Now we start to shake things up. The person you’re emailing likely wasn’t expecting to ever hear back from you again. They especially weren’t expecting you to send something of value to them.
This can be anything — a blog post, email newsletter, YouTube video — as long as you know they will find it interesting.
How do you know this? Because during your meeting, you listened to what they said and noted the things that piqued their interest.
Pay close attention to the phrase used in the last sentence: “No response needed.” This is music to a busy person’s ears. Think about it: I get 600+ emails/day, and do you know what most of them want? They want something from me. When you can say “No response needed,” and send me something I find fascinating, you’re adding value to my life.
Email #3: Close the loop (2 – 3 weeks later)
Wanted to give you an update: I did end up talking to Susan, and you were right — Acme is definitely a fit for me. I’m reaching out to a friend there to learn all I can about Acme before I apply. If there’s anyone else you think I should speak to, please let me know.
Thanks again! I’ll let you know how it goes.
Now is when you separate yourself from 99.999% of people by showing the person you’re emailing that you actually took action on what they suggested.
If you give specific names of people and companies, that’ll show you were listening. It’ll also show the person you’re emailing that they were right — which is a major psychological boost for them.
Just like my Briefcase Technique, this system seems simple and obvious — until you use it. Then its true power is revealed.
And it’s incredibly effective. Check out this email I got from a reader who used the Closing the Loop Technique to help him get a job.
One more testimonial to the Closing The Loop technique that you taught last night. I reached out to a prior boss I haven’t seen in 4 to 5 years about a position I heard about at that company. All I had asked for was if I could still use him as a reference and his up-to-date contact info. He responded in less than a half-hour. By following up and offering to keep him in the loop, he then responded with an offer for a letter of recommendation and an offer to send a personal email to the hiring manager on my behalf. Holy Crap! It really works…
For more on this, be sure to check out my five-minute video where I break down this technique.
FAQs About How to Write an Interview Follow-Up Email
What should I do if I don’t have the interviewer’s email address?

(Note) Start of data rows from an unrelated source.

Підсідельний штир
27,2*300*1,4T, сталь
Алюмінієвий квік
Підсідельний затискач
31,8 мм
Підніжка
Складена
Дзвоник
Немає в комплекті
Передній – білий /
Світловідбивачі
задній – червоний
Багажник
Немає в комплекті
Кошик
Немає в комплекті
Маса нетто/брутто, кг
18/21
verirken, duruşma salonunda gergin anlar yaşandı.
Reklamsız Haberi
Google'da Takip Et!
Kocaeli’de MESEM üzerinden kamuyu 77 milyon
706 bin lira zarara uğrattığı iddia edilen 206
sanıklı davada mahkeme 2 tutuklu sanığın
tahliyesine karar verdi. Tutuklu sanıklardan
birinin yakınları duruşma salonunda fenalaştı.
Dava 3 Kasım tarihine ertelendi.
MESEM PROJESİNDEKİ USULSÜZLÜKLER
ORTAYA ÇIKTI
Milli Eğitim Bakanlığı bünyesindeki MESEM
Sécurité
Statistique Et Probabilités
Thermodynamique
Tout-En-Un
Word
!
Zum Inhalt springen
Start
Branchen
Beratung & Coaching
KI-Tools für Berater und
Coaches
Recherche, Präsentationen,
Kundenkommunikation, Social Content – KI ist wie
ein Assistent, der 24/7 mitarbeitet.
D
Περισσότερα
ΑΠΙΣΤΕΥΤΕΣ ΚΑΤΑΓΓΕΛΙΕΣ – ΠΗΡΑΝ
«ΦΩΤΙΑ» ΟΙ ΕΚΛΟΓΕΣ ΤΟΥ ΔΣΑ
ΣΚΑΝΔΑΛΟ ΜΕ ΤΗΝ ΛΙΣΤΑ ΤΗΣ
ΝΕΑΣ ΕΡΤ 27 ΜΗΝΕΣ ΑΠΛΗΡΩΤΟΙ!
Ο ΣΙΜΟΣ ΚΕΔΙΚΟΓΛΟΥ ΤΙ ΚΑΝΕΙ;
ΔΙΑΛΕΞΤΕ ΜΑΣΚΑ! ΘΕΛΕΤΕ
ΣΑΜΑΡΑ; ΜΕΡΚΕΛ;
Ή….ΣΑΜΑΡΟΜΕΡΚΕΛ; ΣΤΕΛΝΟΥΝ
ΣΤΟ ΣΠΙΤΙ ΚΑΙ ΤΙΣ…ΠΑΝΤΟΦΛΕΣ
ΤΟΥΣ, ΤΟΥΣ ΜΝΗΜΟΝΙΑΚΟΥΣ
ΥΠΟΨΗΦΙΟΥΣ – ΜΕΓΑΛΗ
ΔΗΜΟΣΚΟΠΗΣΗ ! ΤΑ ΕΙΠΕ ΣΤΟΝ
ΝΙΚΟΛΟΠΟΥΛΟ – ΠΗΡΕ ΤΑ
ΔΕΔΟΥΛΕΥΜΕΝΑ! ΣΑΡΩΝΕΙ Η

If you don’t have the interviewer’s email address, you can try to find it online by searching the company’s website or LinkedIn. If you still can’t find it, you can reach out to the recruiter or HR representative who scheduled the interview and ask for the interviewer’s contact information. If all else fails, you can send a thank-you note or follow-up message through the LinkedIn platform or the company’s website.
Is it okay to ask for feedback in the follow-up email?
Yes, it’s okay to ask for feedback in a follow-up email after an interview. However, it’s important to be polite and respectful in your request and to not come across as pushy or entitled. You can simply ask if the interviewer has any feedback or suggestions for how you can improve your skills or interview performance in the future.
How often should I follow up if I don’t hear back?
If you don’t hear back after an interview, it’s generally best to follow up once about a week or two after the interview. If you still don’t receive a response after that, it’s probably best to move on and focus on other opportunities. It’s important to balance persistence with professionalism, and not to become a nuisance by following up too frequently.